▶ _About this exercise_: Apart from the pictures, every line below is to be set down exactly.

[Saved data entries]

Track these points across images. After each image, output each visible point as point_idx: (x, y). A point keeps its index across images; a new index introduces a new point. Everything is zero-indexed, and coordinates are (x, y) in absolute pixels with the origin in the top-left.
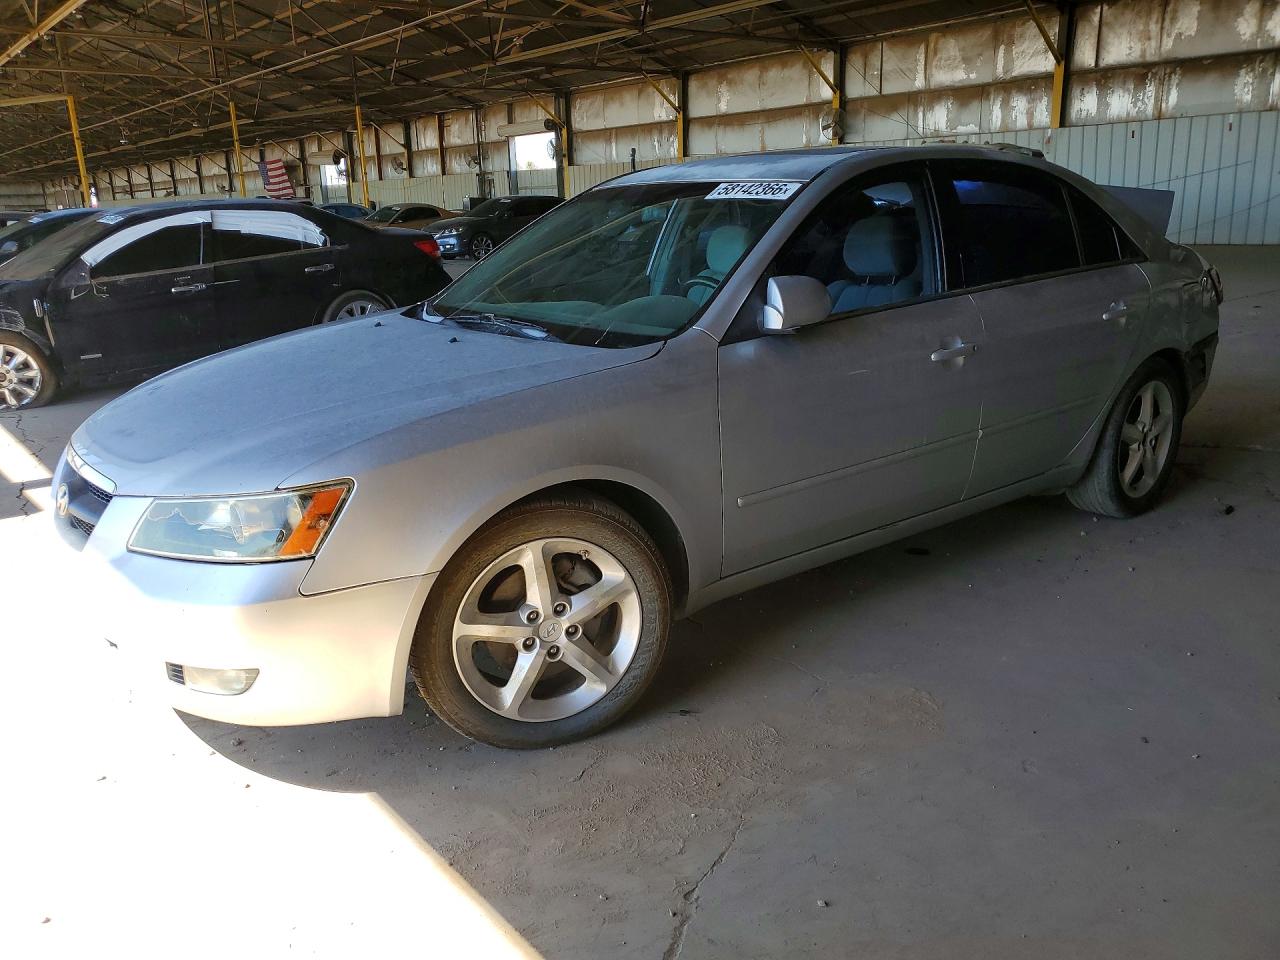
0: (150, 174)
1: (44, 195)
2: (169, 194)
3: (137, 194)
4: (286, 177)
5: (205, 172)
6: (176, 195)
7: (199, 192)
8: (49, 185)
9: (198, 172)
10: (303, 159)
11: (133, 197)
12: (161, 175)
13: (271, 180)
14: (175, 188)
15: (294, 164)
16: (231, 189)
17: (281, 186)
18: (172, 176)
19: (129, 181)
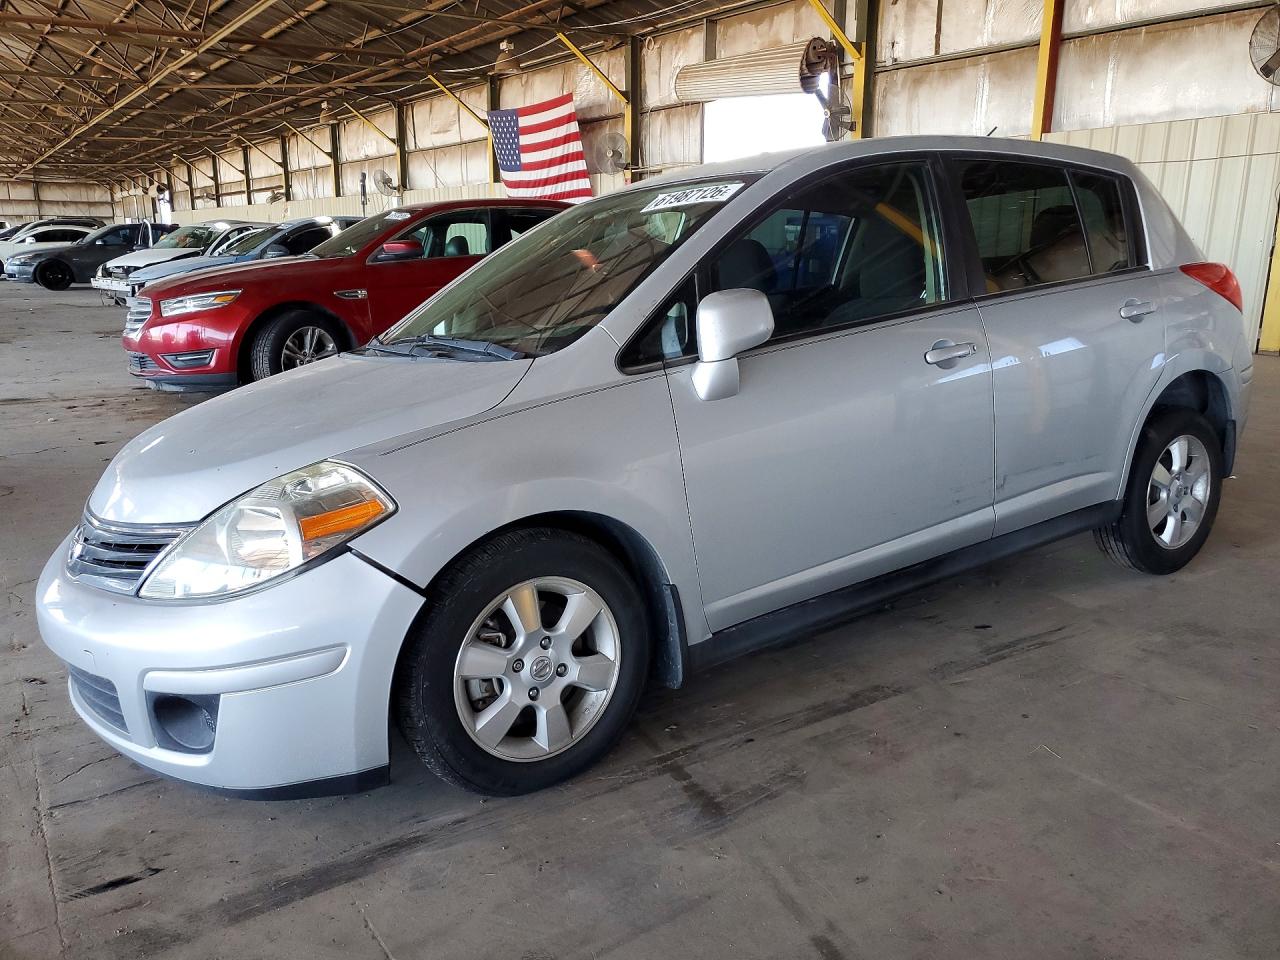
0: (246, 162)
1: (112, 203)
2: (275, 198)
3: (226, 200)
4: (576, 146)
5: (347, 153)
6: (288, 199)
7: (332, 193)
8: (117, 188)
9: (334, 154)
10: (634, 94)
11: (219, 205)
12: (264, 163)
13: (526, 158)
14: (288, 187)
15: (607, 112)
16: (404, 184)
17: (554, 171)
18: (284, 164)
19: (215, 178)
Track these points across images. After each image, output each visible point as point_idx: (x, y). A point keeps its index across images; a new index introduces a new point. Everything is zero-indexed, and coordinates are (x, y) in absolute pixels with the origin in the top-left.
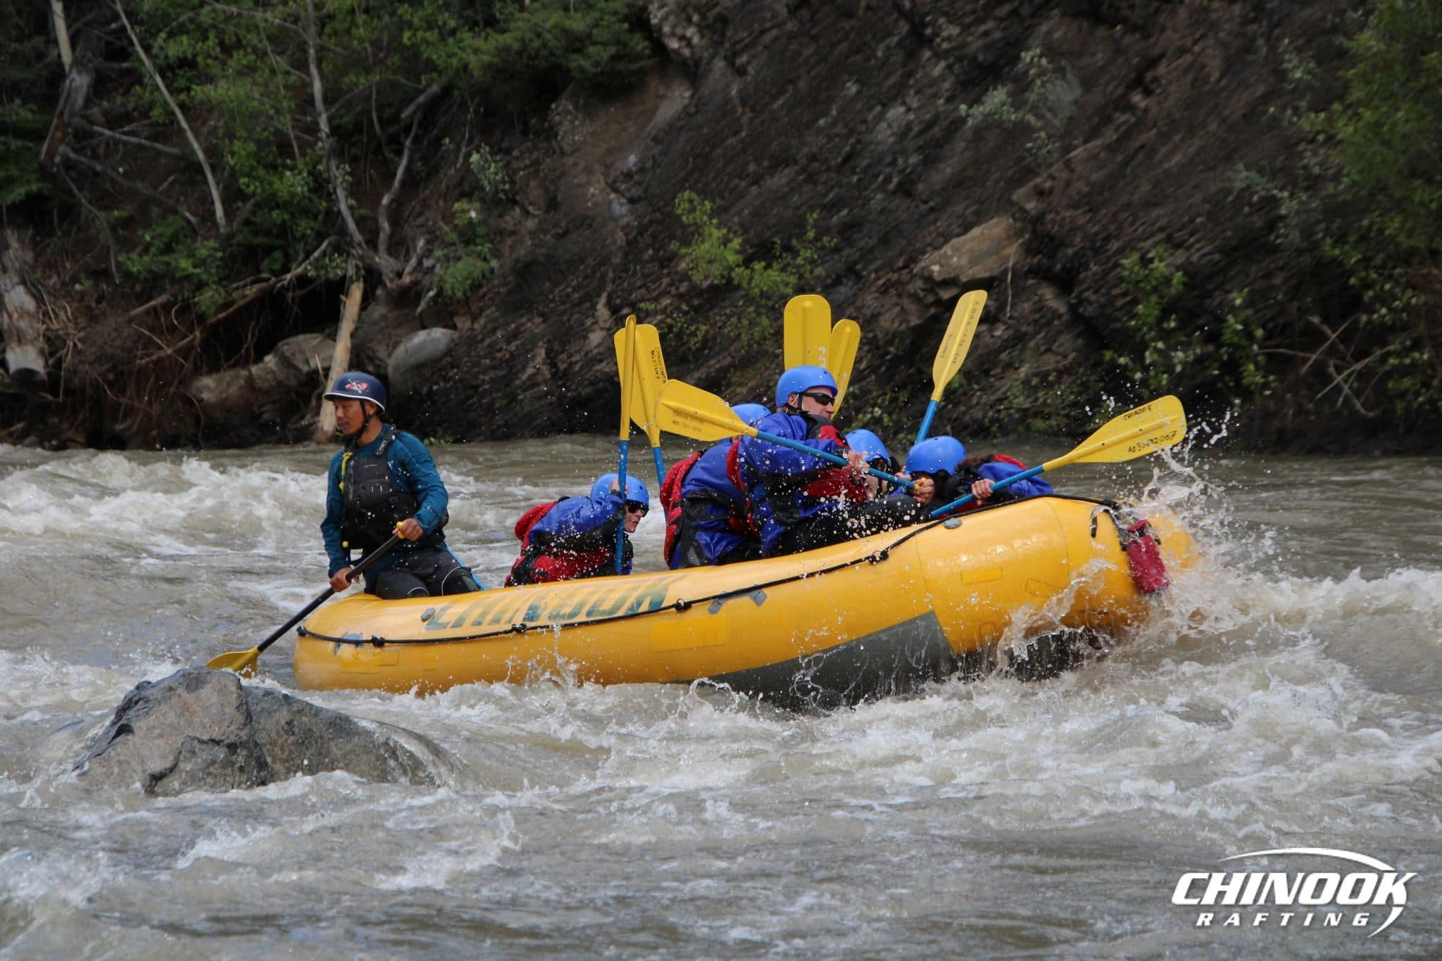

▶ _Solution to the problem_:
Track these points across images. After each image, output each visible point as point_idx: (x, y). A point keeps its index across images; a new index introduces a new point. Everything is zero-indexed, and coordinates are (x, y) in absolute pixels with the origin in the top-left.
0: (150, 174)
1: (44, 195)
2: (169, 194)
3: (137, 194)
4: (286, 177)
5: (205, 172)
6: (176, 195)
7: (199, 192)
8: (49, 185)
9: (198, 172)
10: (303, 159)
11: (133, 197)
12: (161, 175)
13: (271, 180)
14: (175, 188)
15: (294, 164)
16: (231, 189)
17: (281, 186)
18: (172, 176)
19: (129, 181)
0: (246, 162)
1: (112, 203)
2: (275, 198)
3: (226, 200)
4: (576, 146)
5: (347, 153)
6: (288, 199)
7: (332, 193)
8: (117, 188)
9: (334, 154)
10: (634, 94)
11: (219, 205)
12: (264, 163)
13: (526, 158)
14: (288, 187)
15: (607, 112)
16: (404, 184)
17: (554, 171)
18: (284, 164)
19: (215, 178)
Track these points across images. After each image, output each visible point as point_idx: (x, y). A point keeps its index across images; a new index introduces a new point. Everything is zero-indexed, and coordinates are (x, y) in absolute pixels with the origin in the top-left.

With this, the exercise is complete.